Your pup may not be the shining beacon of all that is a healthy lifestyle: he eats leftovers, spends a majority of his day on the couch, and seems to enjoy all of the TV that you do. But owning a dog has a surprising number of health benefits. If you have been on the fence about getting your own dog, consider the facts:
This is probably the most obvious, but having a dog is a great way to get yourself outside and your legs moving. According to a study by the University of Victoria in Canada, dog owners are more likely to spend time in mild and moderate physical activities. Dog owners walked an average of 300 minutes per week compared to non-dog owners, who only averaged 168 minutes a week.
2. They boost your mood
It’s not rocket science: playing with a puppy is one of the most fun things in the world. It’s an instant mood booster, and there is science to back it up. According to a study by the University of Missouri-Columbia, even a few minutes of petting a pup releases a myriad of feel-good hormones into system, including serotonin, prolactin, and oxytocin. Talk about a natural anti-depressant…

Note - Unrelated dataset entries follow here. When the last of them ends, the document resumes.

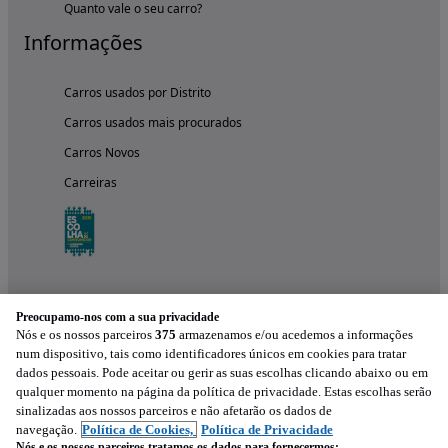
Quanto vale o seu carro?
Informações
Carros usados por Distrito
Carros usados mais procurados
Carros Novos
Carreiras
Preocupamo-nos com a sua privacidade
Nós e os nossos parceiros
375
armazenamos e/ou acedemos a informações
num dispositivo, tais como identificadores únicos em cookies para tratar
dados pessoais. Pode aceitar ou gerir as suas escolhas clicando abaixo ou em
qualquer momento na página da política de privacidade. Estas escolhas serão
Experimenta a aplicação
sinalizadas aos nossos parceiros e não afetarão os dados de
navegação.
Política de Cookies,
Política de Privacidade
Nós e os nossos parceiros tratamos os dados para fornecermos: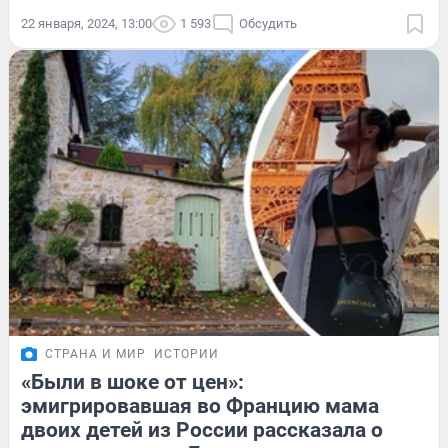
22 января, 2024, 13:00
1 593
Обсудить
СТРАНА И МИР
ИСТОРИИ
«Были в шоке от цен»:
эмигрировавшая во Францию мама
двоих детей из России рассказала о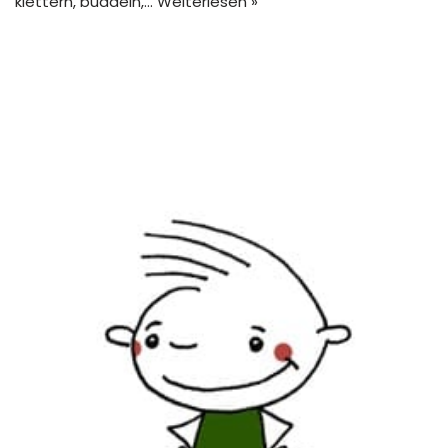
klettern, buddeln,…
Weiterlesen »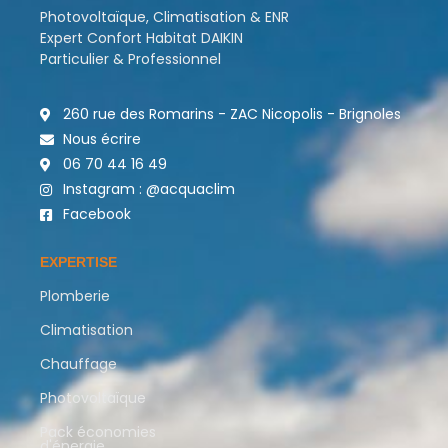
Photovoltaïque, Climatisation & ENR
Expert Confort Habitat DAIKIN
Particulier & Professionnel
260 rue des Romarins - ZAC Nicopolis - Brignoles
Nous écrire
06 70 44 16 49
Instagram : @acquaclim
Facebook
EXPERTISE
Plomberie
Climatisation
Chauffage
Photovoltaïque
Pack économies
d'énergie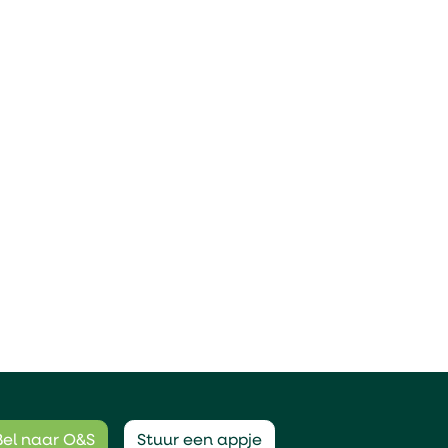
Bel naar O&S
Stuur een appje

3. They keep your blood pressure down
Who knew that simply owning a dog could correspond with having lower blood pressure? Recent research on human-dog interactions showed that talking to and petting a dog are accompanied by lower blood pressure. Touch seemed to be vital in this correlation, so be sure to pet your dog a lot.
4. Dogs build up your immune system
When you are vacuuming up a fresh batch of dirt your pup dragged in, you may not be too thankful. However, your dog dragging in bacteria and their own dandruff may benefit your immune system. A study followed over 400 children from infancy over a year and found that those who were around dogs were less likely to get sick. We aren’t suggesting you roll around in your dog’s filth like he rolls around in your dirty laundry, but you get the picture.
5. They can sense a drop in blood sugar
You know how your dog can smell your steak dinner before you even decide to start cooking it? Turns out their sense of smell doesn’t just help them detect dinner, it can detect a drop in blood sugar. Chemical changes in your body may make you smell different, and your pup can detect that. While most dogs will be able to detect this change, there are actually programs that train dogs to do just that, which could be a life-changing moment for someone with diabetes.
6. They can also sniff out cancer
While this is not something every dog can do naturally, scientists are training dogs to sniff out isolated cancer chemicals. Researchers hope to manufacture nanotechnology sensors that are capable of recognizing bits of cancerous tissue that are a mere 1/100,00th the thickness of a sheet of paper.
7. They keep you social
Being in top fit form is no use if you are a miserable social recluse. The British Medical Journal has concluded dogs act as “social catalysts.” Owning a dog can help you get out more, approach others with ease, and overall reduce isolation.